Royal Marine Arthur Thompson, from Herne Bay in Kent, came across the camera on 1 November 1944 during the Allied operation to liberate the Dutch, after it had been left by some hastily departing Germans in a large concrete bunker on the island of Walcheren.

The roll of film reveals not just German soldiers relaxing and laughing together, but pictures Mr Thompson himself took of British Commandos.

Mr Thompson died in 2013, aged 89, and it was his last wish that the photographs, along with the camera, went back to the Netherlands.

The bunker was part of the Atlantic Wall - Hitler's defensive system against an expected Allied attack, which stretched all the way from the Spanish border to Scandinavia.

Mr Thompson was 21, and part of a 47 Royal Marine Commando sortie to the Dutch island in a mission to free up the port of Antwerp and help liberate the Netherlands.

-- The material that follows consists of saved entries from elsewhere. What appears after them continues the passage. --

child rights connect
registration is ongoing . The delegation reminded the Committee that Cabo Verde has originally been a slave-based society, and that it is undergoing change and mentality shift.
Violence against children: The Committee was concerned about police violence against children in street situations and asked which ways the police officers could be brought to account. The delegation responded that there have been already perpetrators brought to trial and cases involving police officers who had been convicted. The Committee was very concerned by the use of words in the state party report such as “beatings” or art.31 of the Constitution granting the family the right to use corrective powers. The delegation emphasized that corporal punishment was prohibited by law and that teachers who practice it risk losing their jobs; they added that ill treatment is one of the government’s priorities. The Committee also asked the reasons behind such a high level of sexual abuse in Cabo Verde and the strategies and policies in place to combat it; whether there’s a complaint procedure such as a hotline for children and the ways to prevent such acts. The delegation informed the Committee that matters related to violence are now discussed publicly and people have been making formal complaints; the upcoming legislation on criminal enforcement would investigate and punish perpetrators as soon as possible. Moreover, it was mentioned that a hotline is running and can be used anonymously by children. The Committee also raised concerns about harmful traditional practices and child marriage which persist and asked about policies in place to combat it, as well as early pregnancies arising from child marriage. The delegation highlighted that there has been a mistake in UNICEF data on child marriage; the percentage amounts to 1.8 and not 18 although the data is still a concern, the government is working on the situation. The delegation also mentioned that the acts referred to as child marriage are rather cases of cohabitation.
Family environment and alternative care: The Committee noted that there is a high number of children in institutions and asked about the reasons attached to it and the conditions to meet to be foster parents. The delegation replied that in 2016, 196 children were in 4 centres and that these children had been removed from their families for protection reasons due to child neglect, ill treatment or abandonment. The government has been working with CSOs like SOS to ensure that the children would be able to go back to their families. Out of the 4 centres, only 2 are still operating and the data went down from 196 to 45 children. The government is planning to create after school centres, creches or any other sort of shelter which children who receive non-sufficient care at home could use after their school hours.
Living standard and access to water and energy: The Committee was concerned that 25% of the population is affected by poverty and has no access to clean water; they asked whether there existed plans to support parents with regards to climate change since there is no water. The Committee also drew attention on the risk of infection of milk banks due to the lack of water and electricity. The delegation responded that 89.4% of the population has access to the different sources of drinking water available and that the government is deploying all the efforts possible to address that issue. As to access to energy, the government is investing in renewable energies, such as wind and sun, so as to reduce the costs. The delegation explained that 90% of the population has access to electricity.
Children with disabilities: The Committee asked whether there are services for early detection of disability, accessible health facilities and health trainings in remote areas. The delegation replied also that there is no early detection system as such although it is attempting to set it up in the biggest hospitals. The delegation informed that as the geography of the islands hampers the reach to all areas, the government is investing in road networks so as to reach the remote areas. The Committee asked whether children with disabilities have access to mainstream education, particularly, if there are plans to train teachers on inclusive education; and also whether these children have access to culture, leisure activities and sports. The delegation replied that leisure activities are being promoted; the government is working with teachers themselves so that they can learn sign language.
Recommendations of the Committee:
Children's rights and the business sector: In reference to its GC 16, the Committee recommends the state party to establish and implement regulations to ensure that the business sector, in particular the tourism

Before he died, he recalled: "We went through the bunkers and I picked this camera up. It had got film in it - the Germans had taken so many and there was a few left, so I took a few myself.

"When I got back home I had it developed, and out came the Germans and me."

The 47 Royal Marine Commando was formed in August 1943 and was also involved in the Normandy Landings.

Mr Thompson's first taste of action was storming the beaches of Normandy on D-Day.

Clare Hunt, Mr Thompson's daughter, said the Voigtlander Bessa camera had been a part of her life for as long as she could remember, and her father had always used it to take photographs.

Exactly 70 years after Mr Thompson found the camera, his daughter presented it to the Polderhauis Museum, in Westkapelle, in the Netherlands, where it is on permanent display along with all the photographs on that first roll of film.

The owners of the museum had met Mr Thompson before he died, and said they felt very honoured and delighted to have been given the camera.